Interviewer: 19 months ago, when we first really mentioned FSOL in Mixmag, they were scavengers in the underground. Gary had junked his electronics career and they were zooming around in the house and techno undergrowth, throwing up increasingly brilliant singles on the otherwise unremarkable Jumpin' And Pumpin' label. Rushing onwards and upwards, they had dumped their more politically ambitious Stakker project (responsible for the aching brilliance of the "Humanoid" hard techno anthem) and were recording under a whole slew of titles: FSOL, Smart Systems, Mental Cube, Indotribe and Yage. Only the first and last now survive: Yage being the creator of the recent and delicious Amorphous Androgynous album. Electronic and deep. It was Brian who turned Gary on to the depth of electronic music.
Garry Cobain: "Brian changed my whole course, I was f**king around with tin pots and guitars and Brian was f**king around with extreme ambience. Realism. Realism that can reflect life and all its horrors."

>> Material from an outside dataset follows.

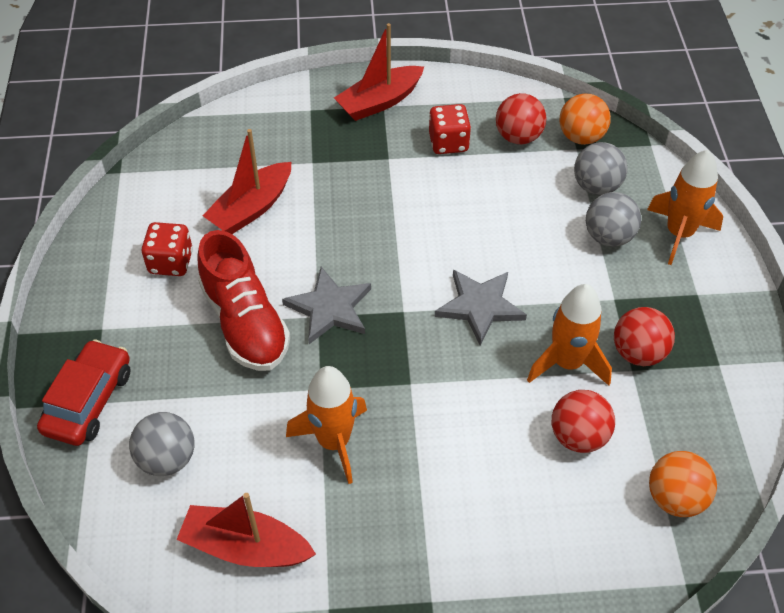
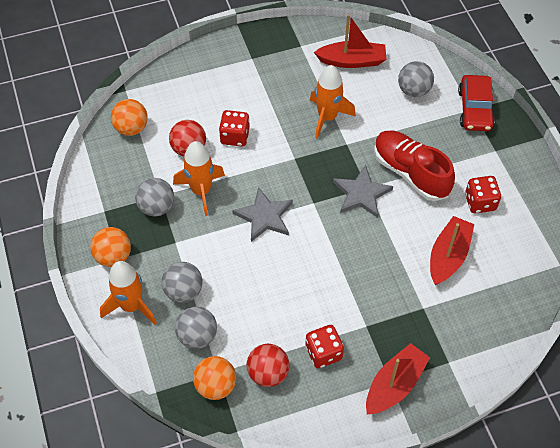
camera: 165 degrees right, 5 degrees up
red ball [614,307,675,366] -> grey ball [135,178,174,216]
none -> orange ball [90,227,131,267]
none -> red dice [219,110,250,147]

Interviewer: Gary was hooked. He realised how disturbing electronic music could be.
Gary Cobain: "I think electronic music is the most life-changing music I've ever heard. It's a completely new form of music. With the new technology there are possibilities to make music that it's not been possible to make before. We're able to put emotions into electronics and that's what we need; depth in music."
Interviewer: As a man who used to wear overcoats in summer and pour over his Joy Division and Dead Can Dance albums, it's not necessarily positive emotions he's talking about.

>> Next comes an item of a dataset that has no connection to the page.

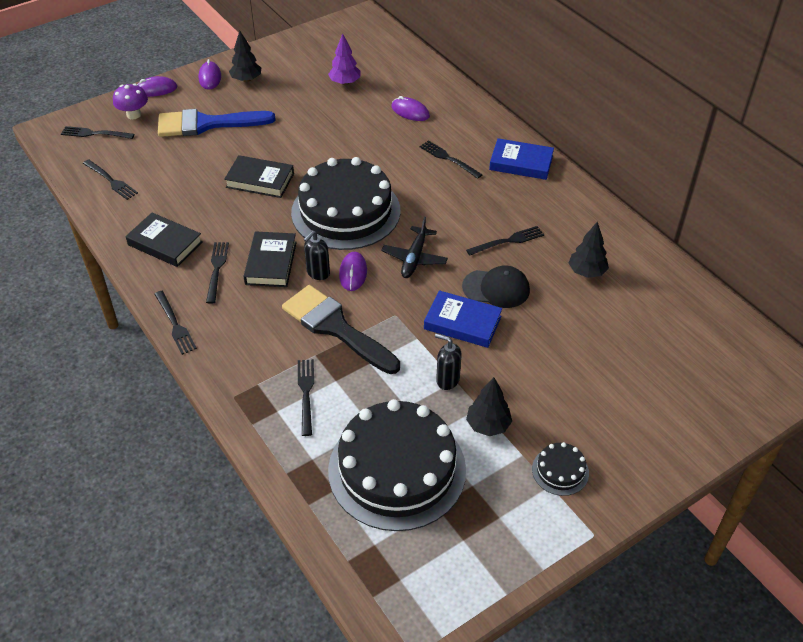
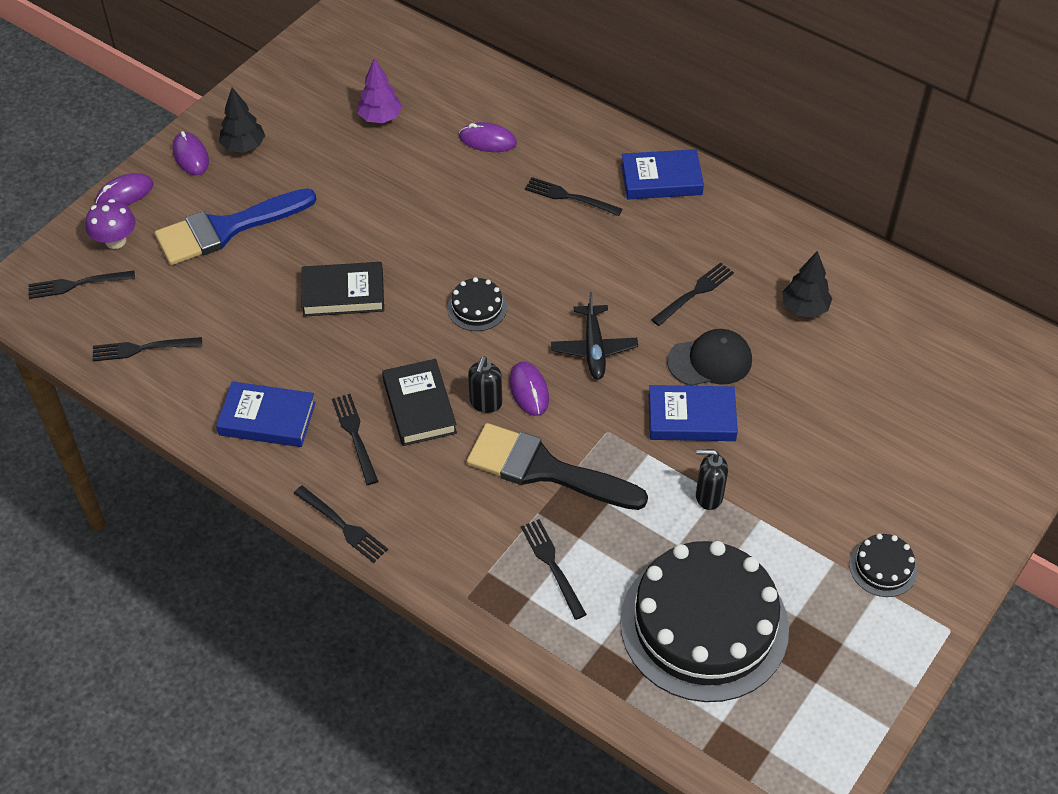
camera: 20 degrees left, 5 degrees up
black fork [83,159,138,200] -> black fork turned 150 degrees clockwise [93,337,202,361]
black book [126,213,203,267] -> blue book [216,381,316,447]
black cake [291,157,400,250] -> black cake [447,277,507,331], size x0.41
black tree [466,377,512,436] -> none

Garry Cobain: "The new electronic music is a realism, it's not zippy music. It's quite a harsh thing."
Interviewer: THEY may try to fight it but Future Sound Of London are a pretty obsessive, even nerdy, pair. Their recent guest show on London's Kiss FM featured not only all the latest sounds and pulses but also another signal. Computer code. They were simultaneously broadcasting machine code for tripped out Apple Mac computer graphics to go along with the music. Nor were they able to unwind on holiday, collecting samples on DAT to use on the forthcoming album. They can't help enthusing about the sonic distortions they managed to pick up while recording an Italian tour guide in some massive cave. They even take nerdish pride in their PO Box. "It's essential," reckons Gary and it's clear they read everything that comes through to them at EBV Organization, PO Box 1871, London W10 5ZL. They're not complete robots though. Hearing Gary ripping off about people lying on the floor in space suits would put a smile on anyone's face. And they clearly loved the bitter sweetness of Steve Wright playing "Papua New Guinea".

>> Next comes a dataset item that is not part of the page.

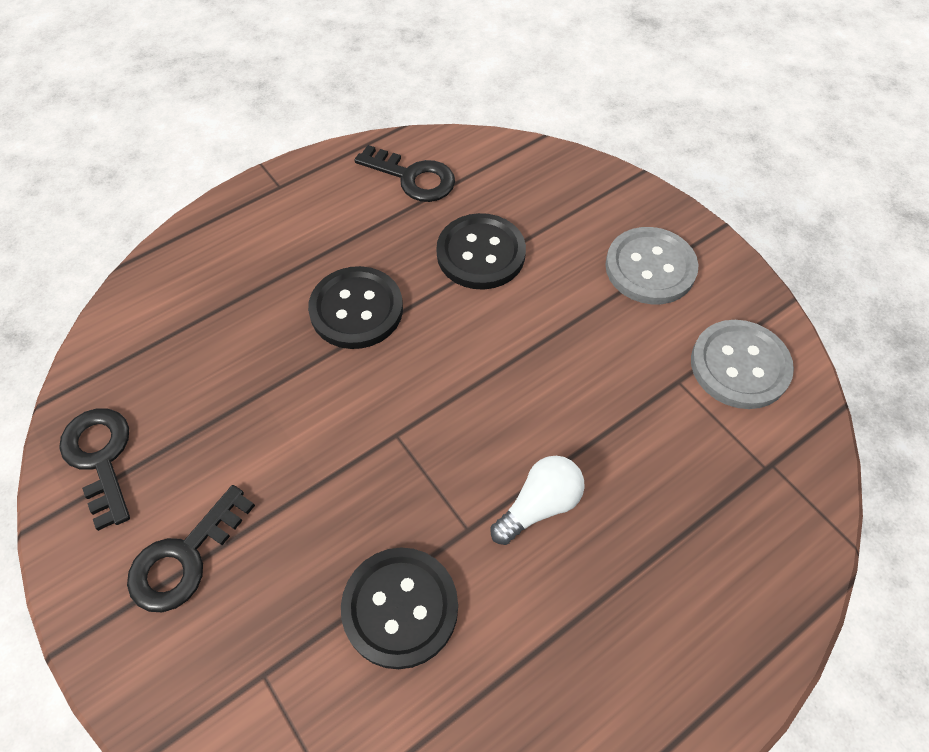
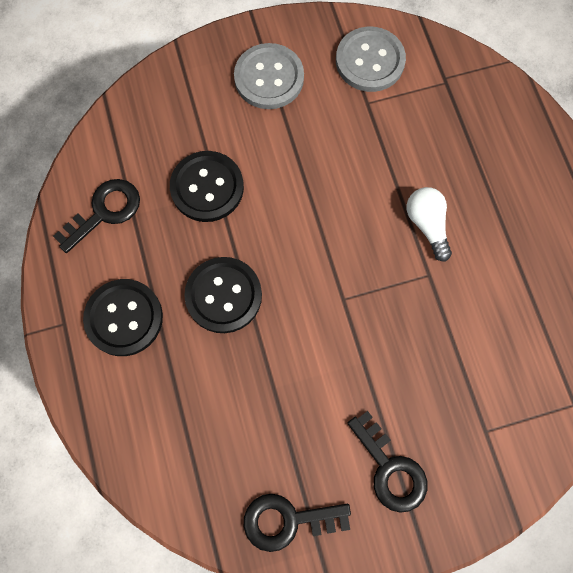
camera: 70 degrees left, 15 degrees up
black button [341,547,458,669] -> black button moved to [83,279,163,356]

Garry Cobain: "We want to release extreme music and go Top 40 with it."
Interviewer: It's not going to be their "pop faces" that get them there though. As they say, they're no real part of any scene. They've not really been faces around MIDI Circus and they no longer feel so comfortable within the confines of the dancefloor's 4/4 beat.
Garry Cobain: "I tried to go clubbing, but it didn't really interest me. I ended up one of those poseurs watching everyone else. The stuff I found had me throwing myself around my front room was weird beats, not a metronome."
Interviewer: REALLY they're experimentalists. "Papua New Guinea" may have been one of the best dance tracks, perhaps, ever but in the great vastness of what they're trying to do, it was only one aspect of electronic music. And Future Sound Of London have definitely got big plans. And almost impossible standards.
Garry Cobain: "We're experimentalists, and we close a field as soon as we open it. It's very dangerous and very experimental. We take risks."
Interviewer: Risks like a five part single that is over half an hour long. Like the album they're promising for January. An album that is "extreme realism." That is "total, confrontational ambient space music - like an extreme case of percussion after 15 hot knives." Like their audio-visual plans for mini-documentaries to make them look "weird f**kers." Like their plans for a television revolution. And, they sort of jest, "The Great Audio-Visual Swindle."
Garry Cobain: "Future Sound Of London, is in deep."